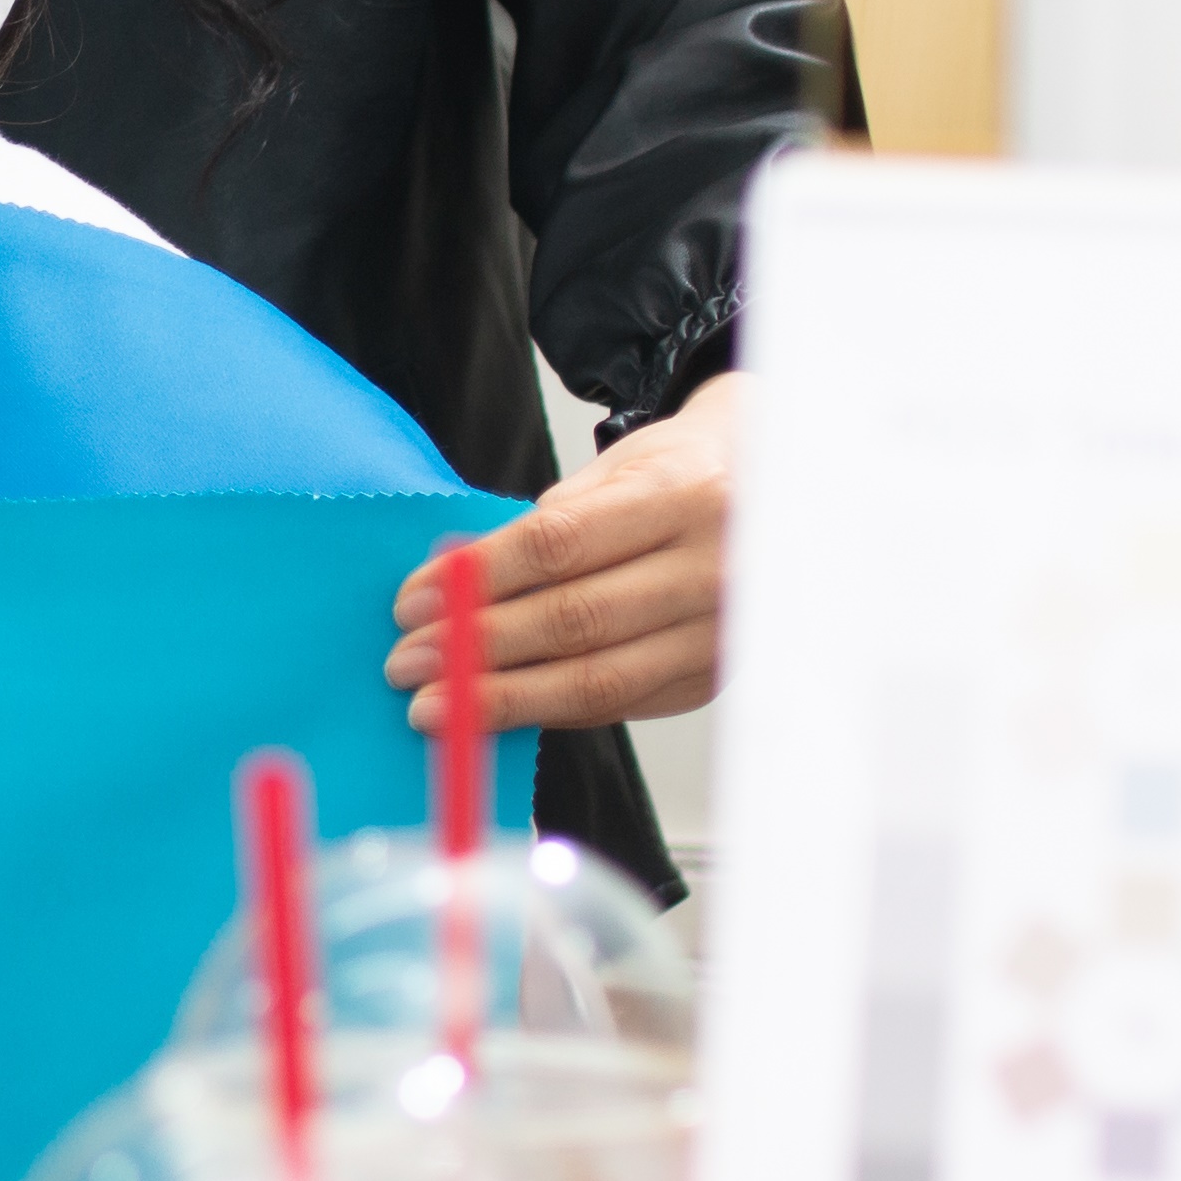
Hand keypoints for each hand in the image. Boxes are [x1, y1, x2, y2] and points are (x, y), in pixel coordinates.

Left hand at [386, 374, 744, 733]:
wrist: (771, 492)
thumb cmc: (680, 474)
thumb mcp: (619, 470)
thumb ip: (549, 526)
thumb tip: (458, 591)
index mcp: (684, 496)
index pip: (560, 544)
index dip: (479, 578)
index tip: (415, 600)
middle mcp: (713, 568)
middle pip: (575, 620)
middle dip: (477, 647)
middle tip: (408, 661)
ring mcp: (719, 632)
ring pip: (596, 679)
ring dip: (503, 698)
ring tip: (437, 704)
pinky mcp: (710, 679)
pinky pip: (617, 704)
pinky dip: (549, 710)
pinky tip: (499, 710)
* * *
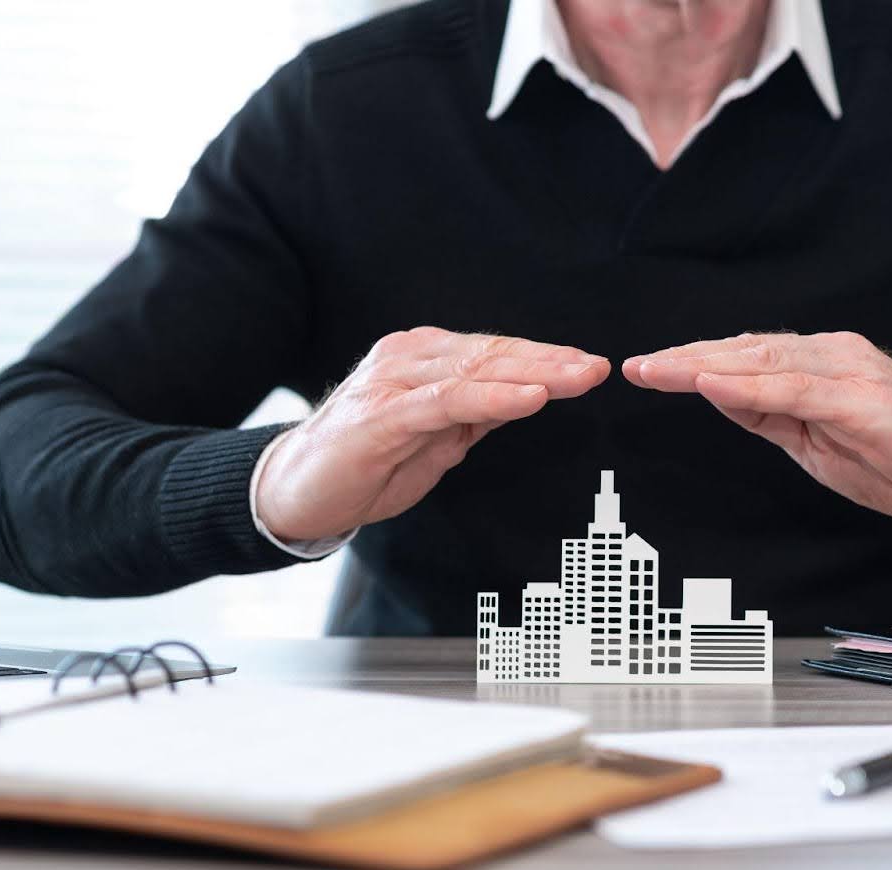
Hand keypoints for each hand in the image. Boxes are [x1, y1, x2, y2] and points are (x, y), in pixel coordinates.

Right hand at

TRY IT — Above are the records; repeat exactly the lines from the one holding "middle pip: (575, 620)" down to the one holding "pinky tip: (499, 710)", end lines included.

RESPONSE TO THIS TASK —
middle pip: (575, 620)
middle dip: (477, 647)
middle tip: (408, 661)
ring mcp: (719, 632)
ring pip: (596, 679)
ring dip: (503, 698)
ring tip: (437, 704)
pinky mcp: (710, 679)
pinky pip: (617, 704)
pinky dip: (549, 710)
pinky tip: (499, 710)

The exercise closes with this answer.